**Selected passage**
# Issues with Slates



## yop (14 Aug 2013)

Hi
Have our house built since 2006. We have a man made slate on the roof and have noticed in the last year that they are fading badly, that the paint is peeling off and that they look brutal now. Any engineer or roofer who has seen them has commented on how bad they look. It wouldn't be every slate but a good 35-40%.

I made contact with the supplier and was passed onto the manufacturer as they have a 20 year guarantee on the color.
So I had all my receipts, spent over 8k euro in total on the slates alone!, and I have take hi def pictures of the slates and forwarded all on.

The first communication was 28th June. No reply.
July 2nd I asked for an update, told an assessor would make contact.
July 9th - I asked for an update, no response.
July 17th - Asked for an update, no response.
July 24th - A response. Told they would arrange.
July 31st - Asked for an update, no response.
Aug 6th - Asked for an update, no response.
Aug 9th - Asked for an update, no response.
Today i also emailed and as  of yet , no response.


Just wondering if anyone has any idea of what I can do.


----------



## seantheman (17 Aug 2013)

The supplier shouldn't have passed you on to the manufacturer, they should have contacted Tegral on your behalf and ask that an inspection be done. You would have got a 20yr colour and structure guarantee with the Thrutone.Your contract is with the supplier not the manufacturer


----------



## yop (22 Aug 2013)

**Information**
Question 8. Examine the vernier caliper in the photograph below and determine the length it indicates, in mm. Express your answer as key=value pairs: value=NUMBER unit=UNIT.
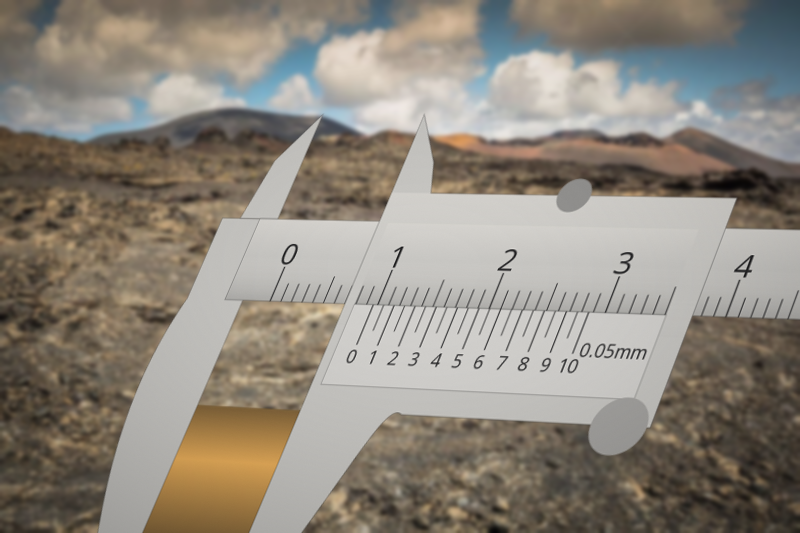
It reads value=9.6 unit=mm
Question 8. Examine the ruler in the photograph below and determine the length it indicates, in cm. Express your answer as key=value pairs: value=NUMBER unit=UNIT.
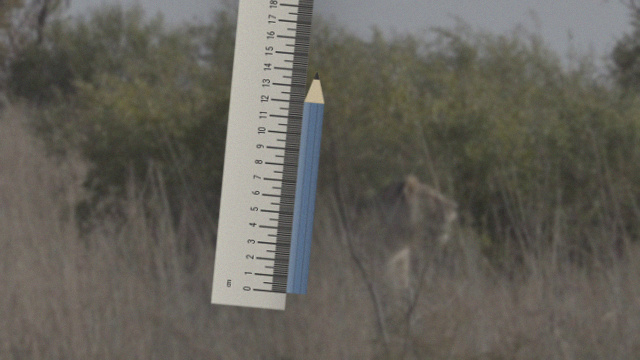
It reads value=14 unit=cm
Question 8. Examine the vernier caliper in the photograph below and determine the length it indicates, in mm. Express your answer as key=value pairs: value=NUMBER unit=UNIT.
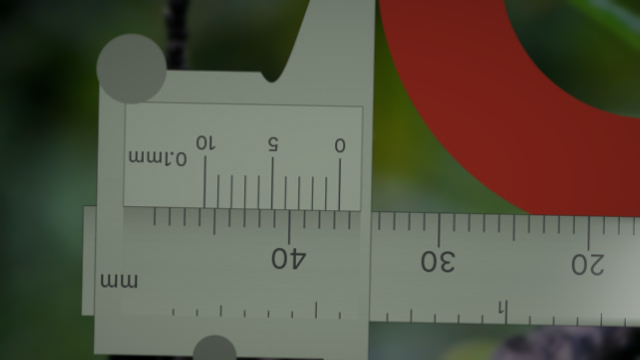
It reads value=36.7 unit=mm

==

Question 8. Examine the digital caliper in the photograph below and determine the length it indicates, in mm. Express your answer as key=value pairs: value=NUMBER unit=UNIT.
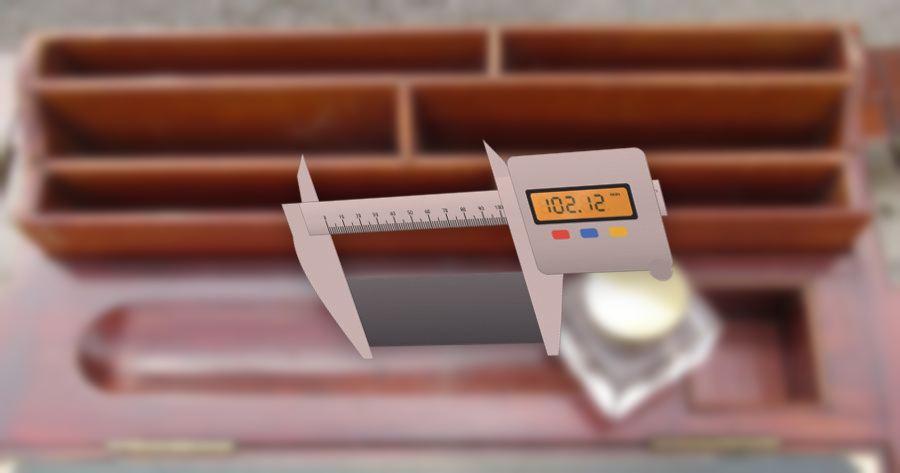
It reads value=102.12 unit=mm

**Complete the following**
• A. Translate this sentence from the roof slate thread into Spanish: "I made contact with the supplier and was passed onto the manufacturer as they have a 20 year guarantee on the color."
• B. In the roof slate thread, who does the reply say the homeowner's contract is with?
• C. Pick up the forum thread about the fading roof slates from where it stops.

**Results for the exercise**
• A. Me puse en contacto con el proveedor y me remitieron al fabricante, ya que tienen una garantía de 20 años sobre el color.

• B. The supplier, not the manufacturer.

• C.
Hey, Thanks for that. 
Seems that anyone who has had this issue have dealt directly with Tegral.

I have since emailed twice and have spoken to the Consumer Association about my rights and they informed me that they are totally in breach of their contract.

I have also had a chat with my solicitor but we are looking to give Tegral the chance to come back on this.

Over reacting do you think or would you agree that I have ever right to engage a solicitor?

Consumer association told me to go legal if they won't respond.


----------



## Leo (22 Aug 2013)

As Seantheman says, your contract is with the supplier, assuming you bought directly from them and not via a roofer. What contact have you had with them?


----------



## yop (22 Aug 2013)

They gave me the contact details for Tegral and I CC'd the supplier on the emails to Tegral.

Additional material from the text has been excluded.